Dalam menentang masa-masa Hegelian dan Marxist menurut sejumlah kriteria-apriori, Ranke berpihak pada Herder dalam mempercayai 'setiap masa adalah semakin dekat dengan Tuhan'
Untuk mencegah generalisasi kecurigaan dan reaksi tergesa-gesa, para sejarawan harus merasa tidak-nyaman terhadap kabar-kabar burung namun bekerja secara intensif dengan dokumen-dokumen dan catatan-catatan arsip yang resmi.
Namun demikian, dalam abad 20 dan dengan tokoh-tokoh yang beragam seperti .H. Carr (1892-1982) dan Walter Benjamin (1892-1940), harapan Ranke terhadap objektivitas-empiris telah dikarakterisasikan sebagai realis-naif atau lain-nya sebagai contoh-ironis bagaimana dunia Barat, Kristen, keistimewaan secara ekonomis dan sudut-pandang-lelaki menyamar sebagai objektivitas.

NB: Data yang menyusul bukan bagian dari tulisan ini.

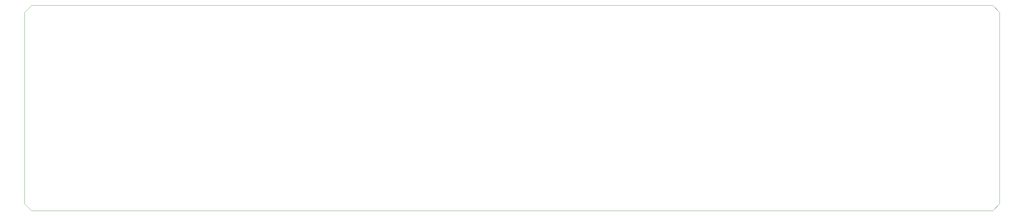
<source format=gbr>
G04 #@! TF.GenerationSoftware,KiCad,Pcbnew,(5.0.0-rc2-dev-451-g0294e41cb)*
G04 #@! TF.CreationDate,2018-10-15T22:27:56+02:00*
G04 #@! TF.ProjectId,BackplanePCB_solder.kicad_pcb_LEFT,4261636B706C616E655043425F736F6C,rev?*
G04 #@! TF.SameCoordinates,Original*
G04 #@! TF.FileFunction,Profile,NP*
%FSLAX46Y46*%
G04 Gerber Fmt 4.6, Leading zero omitted, Abs format (unit mm)*
G04 Created by KiCad (PCBNEW (5.0.0-rc2-dev-451-g0294e41cb)) date 10/15/18 22:27:56*
%MOMM*%
%LPD*%
G01*
G04 APERTURE LIST*
%ADD10C,0.100000*%
G04 APERTURE END LIST*
D10*
X319500000Y-222000000D02*
X321500000Y-220000000D01*
X319500000Y-163000000D02*
X321500000Y-165000000D01*
X41500000Y-220000000D02*
X43500000Y-222000000D01*
X41500000Y-165000000D02*
X41500000Y-220000000D01*
X43500000Y-163000000D02*
X41500000Y-165000000D01*
X319500000Y-163000000D02*
X43500000Y-163000000D01*
X321500000Y-220000000D02*
X321500000Y-165000000D01*
X43500000Y-222000000D02*
X319500000Y-222000000D01*
M02*

</source>
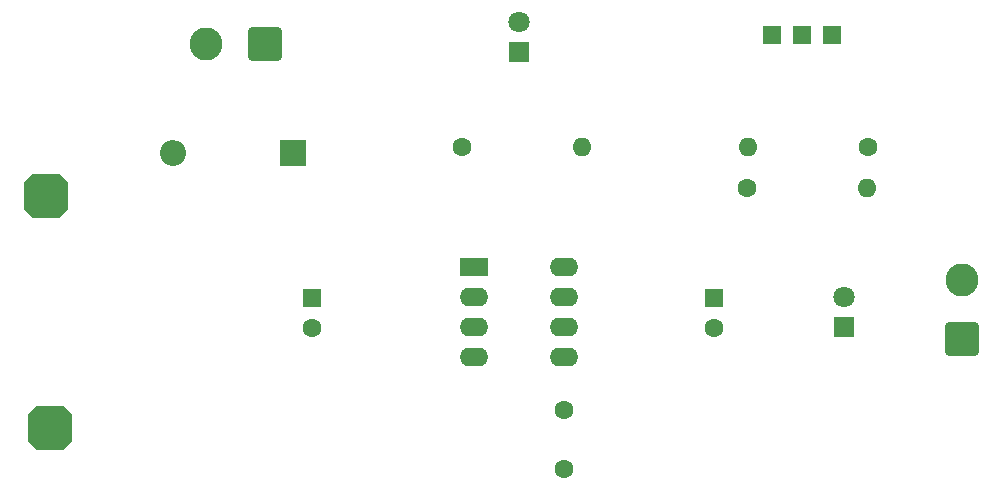
<source format=gbr>
%TF.GenerationSoftware,KiCad,Pcbnew,8.0.8*%
%TF.CreationDate,2025-04-26T12:51:53-04:00*%
%TF.ProjectId,udpudu,75647075-6475-42e6-9b69-6361645f7063,rev?*%
%TF.SameCoordinates,Original*%
%TF.FileFunction,Soldermask,Bot*%
%TF.FilePolarity,Negative*%
%FSLAX46Y46*%
G04 Gerber Fmt 4.6, Leading zero omitted, Abs format (unit mm)*
G04 Created by KiCad (PCBNEW 8.0.8) date 2025-04-26 12:51:53*
%MOMM*%
%LPD*%
G01*
G04 APERTURE LIST*
G04 Aperture macros list*
%AMRoundRect*
0 Rectangle with rounded corners*
0 $1 Rounding radius*
0 $2 $3 $4 $5 $6 $7 $8 $9 X,Y pos of 4 corners*
0 Add a 4 corners polygon primitive as box body*
4,1,4,$2,$3,$4,$5,$6,$7,$8,$9,$2,$3,0*
0 Add four circle primitives for the rounded corners*
1,1,$1+$1,$2,$3*
1,1,$1+$1,$4,$5*
1,1,$1+$1,$6,$7*
1,1,$1+$1,$8,$9*
0 Add four rect primitives between the rounded corners*
20,1,$1+$1,$2,$3,$4,$5,0*
20,1,$1+$1,$4,$5,$6,$7,0*
20,1,$1+$1,$6,$7,$8,$9,0*
20,1,$1+$1,$8,$9,$2,$3,0*%
%AMOutline5P*
0 Free polygon, 5 corners , with rotation*
0 The origin of the aperture is its center*
0 number of corners: always 5*
0 $1 to $10 corner X, Y*
0 $11 Rotation angle, in degrees counterclockwise*
0 create outline with 5 corners*
4,1,5,$1,$2,$3,$4,$5,$6,$7,$8,$9,$10,$1,$2,$11*%
%AMOutline6P*
0 Free polygon, 6 corners , with rotation*
0 The origin of the aperture is its center*
0 number of corners: always 6*
0 $1 to $12 corner X, Y*
0 $13 Rotation angle, in degrees counterclockwise*
0 create outline with 6 corners*
4,1,6,$1,$2,$3,$4,$5,$6,$7,$8,$9,$10,$11,$12,$1,$2,$13*%
%AMOutline7P*
0 Free polygon, 7 corners , with rotation*
0 The origin of the aperture is its center*
0 number of corners: always 7*
0 $1 to $14 corner X, Y*
0 $15 Rotation angle, in degrees counterclockwise*
0 create outline with 7 corners*
4,1,7,$1,$2,$3,$4,$5,$6,$7,$8,$9,$10,$11,$12,$13,$14,$1,$2,$15*%
%AMOutline8P*
0 Free polygon, 8 corners , with rotation*
0 The origin of the aperture is its center*
0 number of corners: always 8*
0 $1 to $16 corner X, Y*
0 $17 Rotation angle, in degrees counterclockwise*
0 create outline with 8 corners*
4,1,8,$1,$2,$3,$4,$5,$6,$7,$8,$9,$10,$11,$12,$13,$14,$15,$16,$1,$2,$17*%
G04 Aperture macros list end*
%ADD10R,1.600000X1.600000*%
%ADD11C,1.600000*%
%ADD12R,1.500000X1.500000*%
%ADD13Outline8P,-1.900000X1.140000X-1.140000X1.900000X1.140000X1.900000X1.900000X1.140000X1.900000X-1.140000X1.140000X-1.900000X-1.140000X-1.900000X-1.900000X-1.140000X180.000000*%
%ADD14R,1.800000X1.800000*%
%ADD15C,1.800000*%
%ADD16O,1.600000X1.600000*%
%ADD17RoundRect,0.250001X1.149999X1.149999X-1.149999X1.149999X-1.149999X-1.149999X1.149999X-1.149999X0*%
%ADD18C,2.800000*%
%ADD19RoundRect,0.250001X1.149999X-1.149999X1.149999X1.149999X-1.149999X1.149999X-1.149999X-1.149999X0*%
%ADD20Outline8P,-1.900000X1.140000X-1.140000X1.900000X1.140000X1.900000X1.900000X1.140000X1.900000X-1.140000X1.140000X-1.900000X-1.140000X-1.900000X-1.900000X-1.140000X0.000000*%
%ADD21R,2.200000X2.200000*%
%ADD22O,2.200000X2.200000*%
%ADD23R,2.400000X1.600000*%
%ADD24O,2.400000X1.600000*%
G04 APERTURE END LIST*
D10*
%TO.C,C2*%
X75000000Y-76317621D03*
D11*
X75000000Y-78817621D03*
%TD*%
D12*
%TO.C,SW1*%
X113960000Y-54000000D03*
X116500000Y-54000000D03*
X119040000Y-54000000D03*
%TD*%
D13*
%TO.C,J2*%
X52500000Y-67708333D03*
%TD*%
D14*
%TO.C,D3*%
X120000000Y-78775000D03*
D15*
X120000000Y-76235000D03*
%TD*%
D10*
%TO.C,C1*%
X109000000Y-76317621D03*
D11*
X109000000Y-78817621D03*
%TD*%
%TO.C,C3*%
X96329945Y-85775758D03*
X96329945Y-90775758D03*
%TD*%
%TO.C,R1*%
X87720000Y-63500000D03*
D16*
X97880000Y-63500000D03*
%TD*%
D17*
%TO.C,J1*%
X71047495Y-54797531D03*
D18*
X66047495Y-54797531D03*
%TD*%
D19*
%TO.C,J3*%
X130000000Y-79750000D03*
D18*
X130000000Y-74750000D03*
%TD*%
D14*
%TO.C,D2*%
X92500000Y-55500000D03*
D15*
X92500000Y-52960000D03*
%TD*%
D11*
%TO.C,R3*%
X111840000Y-67000000D03*
D16*
X122000000Y-67000000D03*
%TD*%
D11*
%TO.C,R2*%
X122045000Y-63500000D03*
D16*
X111885000Y-63500000D03*
%TD*%
D20*
%TO.C,J4*%
X52810000Y-87291666D03*
%TD*%
D21*
%TO.C,D1*%
X73415000Y-64000000D03*
D22*
X63255000Y-64000000D03*
%TD*%
D23*
%TO.C,U1*%
X88700000Y-73700000D03*
D24*
X88700000Y-76240000D03*
X88700000Y-78780000D03*
X88700000Y-81320000D03*
X96320000Y-81320000D03*
X96320000Y-78780000D03*
X96320000Y-76240000D03*
X96320000Y-73700000D03*
%TD*%
M02*

</source>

Aliran pemikiran Annales dari Perancis (The French Annales School) dipimpin oleh Fernand Braudel (1902-1985), mencari jawaban untuk menghadapi/melayani tantangan ini ketika melakukan restorasi terhadap pandangan Rankean tentang penulisan-sejarah yang objektif.
Pertengahan tahun 1800-an menunjukan kemunculan kelompok lain teoritis-teoritis-sejarah yang perhatian-nya secara prinsip untuk menunjukan bahwa karakter-ilmiah pada penulisan-sejarah menggunakan pemakaian logika yang sama dengan penjelasan yang digunakan oleh para ilmuwan pengetahuan-alam.

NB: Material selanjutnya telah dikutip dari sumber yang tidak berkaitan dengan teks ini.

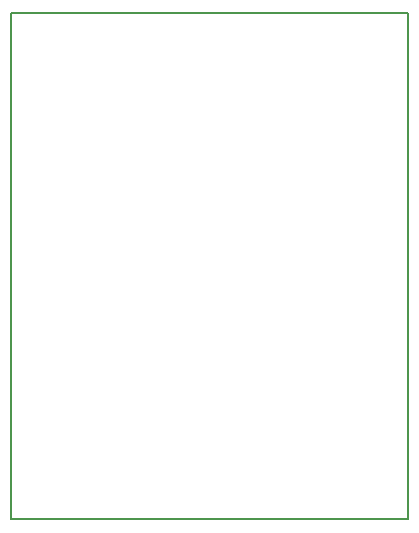
<source format=gbr>
G04 DipTrace 3.1.0.1*
G04 Ãðàíèöûïëàòû.gbr*
%MOIN*%
G04 #@! TF.FileFunction,Profile*
G04 #@! TF.Part,Single*
%ADD11C,0.005512*%
%FSLAX26Y26*%
G04*
G70*
G90*
G75*
G01*
G04 BoardOutline*
%LPD*%
X-5Y1687570D2*
D11*
X1325134D1*
Y-108D1*
X-5D1*
Y1687570D1*
M02*

</source>
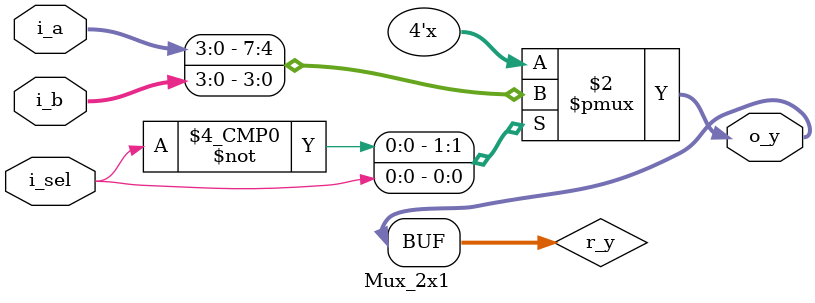
<source format=v>
`timescale 1ns / 1ps



module Mux_2x1(
    input [3:0] i_a,i_b,
    input i_sel,
    
    output [3:0] o_y
    );

    reg [3:0] r_y;
    assign o_y = r_y;

    always @(*) begin
        case(i_sel)
            1'b0 : r_y <=i_a;
            1'b1 : r_y <=i_b;
        endcase

    end

endmodule

</source>
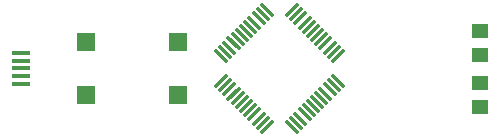
<source format=gtp>
G04 Layer: TopPasteMaskLayer*
G04 EasyEDA v6.4.7, 2020-12-25T10:38:26+08:00*
G04 e43d5a52300b4474860904ef7121ae38,6a067dcc3d704d6e9d47775c98f5c0bd,10*
G04 Gerber Generator version 0.2*
G04 Scale: 100 percent, Rotated: No, Reflected: No *
G04 Dimensions in inches *
G04 leading zeros omitted , absolute positions ,2 integer and 4 decimal *
%FSLAX24Y24*%
%MOIN*%
G90*
D02*

%ADD13C,0.011811*%
%ADD16R,0.062992X0.015748*%
%ADD18R,0.055100X0.051200*%

%LPD*%
G54D13*
G01X12745Y5013D02*
G01X12411Y4679D01*
G01X12606Y5152D02*
G01X12272Y4818D01*
G01X12467Y5292D02*
G01X12133Y4958D01*
G01X12328Y5431D02*
G01X11993Y5097D01*
G01X12188Y5570D02*
G01X11854Y5236D01*
G01X12049Y5709D02*
G01X11715Y5375D01*
G01X11910Y5848D02*
G01X11576Y5514D01*
G01X11771Y5988D02*
G01X11437Y5654D01*
G01X11632Y6127D02*
G01X11298Y5793D01*
G01X11492Y6266D02*
G01X11158Y5932D01*
G01X11353Y6405D02*
G01X11019Y6071D01*
G01X11214Y6544D02*
G01X10880Y6210D01*
G01X10379Y6210D02*
G01X10045Y6544D01*
G01X10240Y6071D02*
G01X9906Y6405D01*
G01X10101Y5932D02*
G01X9766Y6266D01*
G01X9961Y5793D02*
G01X9627Y6127D01*
G01X9822Y5654D02*
G01X9488Y5988D01*
G01X9683Y5514D02*
G01X9349Y5848D01*
G01X9544Y5375D02*
G01X9210Y5709D01*
G01X9405Y5236D02*
G01X9070Y5570D01*
G01X9265Y5097D02*
G01X8931Y5431D01*
G01X9126Y4958D02*
G01X8792Y5292D01*
G01X8987Y4818D02*
G01X8653Y5152D01*
G01X8848Y4679D02*
G01X8514Y5013D01*
G01X8848Y4178D02*
G01X8514Y3844D01*
G01X8987Y4039D02*
G01X8653Y3705D01*
G01X9126Y3900D02*
G01X8792Y3566D01*
G01X9265Y3761D02*
G01X8931Y3426D01*
G01X9405Y3621D02*
G01X9070Y3287D01*
G01X9544Y3482D02*
G01X9210Y3148D01*
G01X9683Y3343D02*
G01X9349Y3009D01*
G01X9822Y3204D02*
G01X9488Y2870D01*
G01X9961Y3065D02*
G01X9627Y2730D01*
G01X10101Y2925D02*
G01X9766Y2591D01*
G01X10240Y2786D02*
G01X9906Y2452D01*
G01X10379Y2647D02*
G01X10045Y2313D01*
G01X11214Y2313D02*
G01X10880Y2647D01*
G01X11353Y2452D02*
G01X11019Y2786D01*
G01X11492Y2591D02*
G01X11158Y2925D01*
G01X11632Y2730D02*
G01X11298Y3065D01*
G01X11771Y2870D02*
G01X11437Y3204D01*
G01X11910Y3009D02*
G01X11576Y3343D01*
G01X12049Y3148D02*
G01X11715Y3482D01*
G01X12188Y3287D02*
G01X11854Y3621D01*
G01X12328Y3426D02*
G01X11993Y3761D01*
G01X12467Y3566D02*
G01X12133Y3900D01*
G01X12606Y3705D02*
G01X12272Y4039D01*
G01X12745Y3844D02*
G01X12411Y4178D01*
G54D16*
G01X2027Y4684D03*
G01X2027Y4429D03*
G01X2027Y4173D03*
G01X2027Y3917D03*
G01X2027Y4940D03*
G36*
G01X3873Y3843D02*
G01X4473Y3843D01*
G01X4473Y3243D01*
G01X3873Y3243D01*
G01X3873Y3843D01*
G37*
G36*
G01X6944Y3843D02*
G01X7544Y3843D01*
G01X7544Y3243D01*
G01X6944Y3243D01*
G01X6944Y3843D01*
G37*
G54D18*
G01X17322Y4862D03*
G01X17322Y5689D03*
G01X17322Y3956D03*
G01X17322Y3129D03*
G36*
G01X3873Y5614D02*
G01X4473Y5614D01*
G01X4473Y5014D01*
G01X3873Y5014D01*
G01X3873Y5614D01*
G37*
G36*
G01X6944Y5614D02*
G01X7544Y5614D01*
G01X7544Y5014D01*
G01X6944Y5014D01*
G01X6944Y5614D01*
G37*
M00*
M02*

</source>
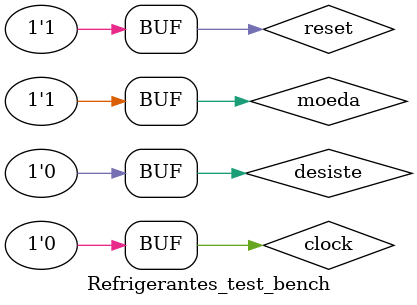
<source format=v>

module MaquinaRefrigerantes(moeda, desiste, troco, refri, reset, clock, estadoa, estadob, estadoc);
input moeda, desiste, reset, clock;
output troco, refri, estadoa, estadob, estadoc;
reg troco, refri;
reg [1:0] estadoAtual, estadoFuturo;

parameter estadoInicial = 2'b00,
	  estado1 = 2'b01, 
	  estado2 = 2'b10;

//forma de monitorar no waveform qual o estado atual
assign estadoa = estadoAtual == estadoInicial;
assign estadob = estadoAtual == estado1;
assign estadoc = estadoAtual == estado2;

always @ (estadoAtual or moeda or desiste)
begin
troco = 1'b0;
refri = 1'b0;
case (estadoAtual)
	estadoInicial : 
		begin 
		if (moeda) estadoFuturo = estado1;
		else estadoFuturo = estadoInicial;
		end
	estado1 : 
		begin
		if (moeda) estadoFuturo = estado2;
		else if (desiste) 
		begin
		troco = 1;
		estadoFuturo = estadoInicial;
		end
		else estadoFuturo = estado1;
		end
	estado2 : 
		begin
		if (moeda) 
			begin
			refri = 1;
			estadoFuturo = estadoInicial;			
			end
		else if (desiste)
			begin 
			troco = 1;
			estadoFuturo = estadoInicial;
			end
		else
		estadoFuturo = estado2;
		end
	default : estadoFuturo = estadoInicial;
endcase
end

always @ (posedge clock or negedge reset) 
begin
	if (!reset)
		estadoAtual <= estadoInicial;
	else
		estadoAtual <= estadoFuturo;
end
endmodule


module Refrigerantes_test_bench();

reg moeda, desiste, reset, clock;
wire troco, refri, estado1, estado2, estado3;

MaquinaRefrigerantes inversor(moeda, desiste, troco, refri, reset, clock, estado1, estado2, estado3);

initial begin

$monitor("value of Moeda=%b, Desiste=%b, Reset = %b, Clock = %b", moeda, desiste, reset, clock);

moeda = 0;
desiste = 0;
reset = 1;
clock = 0;
#50 moeda = 1;
#50 clock = 1;
#50 clock = 0;
#50 moeda = 0 ; desiste = 1;
#50 clock = 1;
#50 clock = 0; 
#50 desiste = 0;
//#50 moeda = 1;
#50 clock = 1;
#50 clock = 0;
#50 moeda = 1;
#50 clock = 1;
#50 clock = 0;
#50 moeda = 1;
#50 clock = 1;
#50 clock = 0;
end
endmodule
 
</source>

Auguste Comte (1798-1857), pendiri positivisme, menimbang sejarah menjadi semacam 'fisika-sosial', yang membatasi penjelasan kepada relasi-relasi antara fenomena yang dapat diamati.

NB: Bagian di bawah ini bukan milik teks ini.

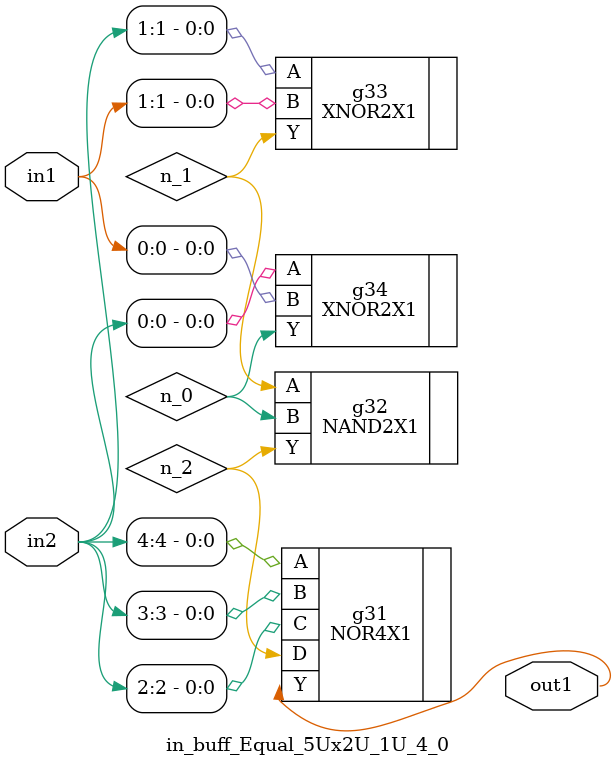
<source format=v>
`timescale 1ps / 1ps


module in_buff_Equal_5Ux2U_1U_4_0(in2, in1, out1);
  input [4:0] in2;
  input [1:0] in1;
  output out1;
  wire [4:0] in2;
  wire [1:0] in1;
  wire out1;
  wire n_0, n_1, n_2;
  NOR4X1 g31(.A (in2[4]), .B (in2[3]), .C (in2[2]), .D (n_2), .Y
       (out1));
  NAND2X1 g32(.A (n_1), .B (n_0), .Y (n_2));
  XNOR2X1 g33(.A (in2[1]), .B (in1[1]), .Y (n_1));
  XNOR2X1 g34(.A (in2[0]), .B (in1[0]), .Y (n_0));
endmodule



</source>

Pendapat apapun yang merangkul 'hakekat esensi' dibalik data-empiris dilarang sebagai suatu keterlibatan metafisika-spekulatif.
Melalui penelitian empiris saja kita dapat menemukan hukum-alam yang mengatur perubahan sejarah.
Karya Henry Thomas Buckle (1821-1862 History of Civilization in England (1857) membuat jadi-jelas bahwa hukum-hukum ini tidak-dapat ditentukan secara filosofis atau dengan gagasan-teologis tentang kehendak sang-ilahi yang sudah ada sebelumnya, namun dapat dideskripsikan secara statistik sesuai dengan metode-metode empiris ilmu pengatahuan-alam.
Kemajuan yang paling komprehenif dalam logika penelitian sejarah muncul pada saat itu dari John Stuart Mill (1806-1873).
Bahkan ketika dia menolak hipotesa-reduktif-yang-berlebihan bahwa semua manusia dituntun hanya oleh kesenangan-dan-penderitaan, John Stuart Mill tetap mempertahankan kemungkinan penemuan hukum-hukum-perilaku yang akan membuat kita dapat untuk menyimpulkan/memperoleh makna tindakan-tindakan partikular dan memperkirakan masa-depan setidaknya dengan tingkat kepastian tertentu:
" Kesamaan-kesamaan pada eksistensi-bersama yang ditemukan/diperoleh diantara fenomena yang merupakan efek-efek dari penyebab-penyebab, pasti merupakan konsekuensi dari hukum-hukum sebab-akibat dengan-nya fenomena sesungguhnya ditentukan. […] Oleh karena itu, masalah dasar bagi sosial-sain adalah untuk menemukan hukum-hukum yang menurutnya apapun keadaan suatu masyarakat memproduksi keadaan yang terus melanjutkan-nya dan menggantikan-nya. " (Mill 1843, 631)
Disamping membatasi penjelasan-penjelasan mereka kepada hal-empiris, banyak para positivis memegang keyakinan bahwa sejarah adalah bergerak-maju sebagai suatu aturan-hukum yang pasti dalam terma-terma perkembangan moral dan intelektualnya.
"Hukum tiga-tahap" dari Comte, sebagai contoh, berpegangan bahwa pikiran-manusia dan melalui ekstensi institusi-institusi kebudayaan yang dihasilkan dari-nya mengikuti suatu perkembangan-ketat dari suatu pandangan-teologis terhadap berbagai-hal menuju pandangan-metafisis dan pada akhirnya kepada pandangan-ilmiah (saintifik).
Banyak para kritikus dipenuhi-emosi bahwa dalam cara-ini Comte sedikit lebih baik dari Hegel dalam meletakan suatu struktur yang melingkupi-seluruh peristiwa dan semangat tertentu mengenai kemajuan manusia.
Namun demikian, penegasan Comte bahwa hukum-hukum empiris dapat dideduksikan/disimpulkan dari dan dapat memperkirakan perilaku manusia mempunyai pengaruh yang menentukan terhadap perkembangan sosiologi dan psikologi-sosial, khususnya dalam tulisan Émile Durkheim (1858-1917) dan Max Weber (1864-1920), begitu juga terhadap penjelasan-positivisme abad ke 20.